• **Task data**
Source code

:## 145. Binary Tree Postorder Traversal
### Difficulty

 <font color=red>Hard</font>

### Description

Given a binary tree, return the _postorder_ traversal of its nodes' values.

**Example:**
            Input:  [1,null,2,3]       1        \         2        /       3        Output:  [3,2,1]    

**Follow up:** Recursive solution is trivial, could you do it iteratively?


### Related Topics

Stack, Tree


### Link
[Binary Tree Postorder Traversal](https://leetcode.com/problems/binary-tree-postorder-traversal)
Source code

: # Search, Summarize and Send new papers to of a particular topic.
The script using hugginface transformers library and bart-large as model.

• **Job item**
Please format the records above as a Markdown table with two columns, Row and Text, numbering each non-blank line in order and leaving out blank lines.

• **Answer to the exercise**
| Row | Text |
|---|---|
| 1 | Source code |
| 2 | :## 145. Binary Tree Postorder Traversal |
| 3 | ### Difficulty |
| 4 |  <font color=red>Hard</font> |
| 5 | ### Description |
| 6 | Given a binary tree, return the _postorder_ traversal of its nodes' values. |
| 7 | **Example:** |
| 8 |             Input:  [1,null,2,3]       1        \         2        /       3        Output:  [3,2,1]     |
| 9 | **Follow up:** Recursive solution is trivial, could you do it iteratively? |
| 10 | ### Related Topics |
| 11 | Stack, Tree |
| 12 | ### Link |
| 13 | [Binary Tree Postorder Traversal](https://leetcode.com/problems/binary-tree-postorder-traversal) |
| 14 | Source code |
| 15 | : # Search, Summarize and Send new papers to of a particular topic. |
| 16 | The script using hugginface transformers library and bart-large as model. |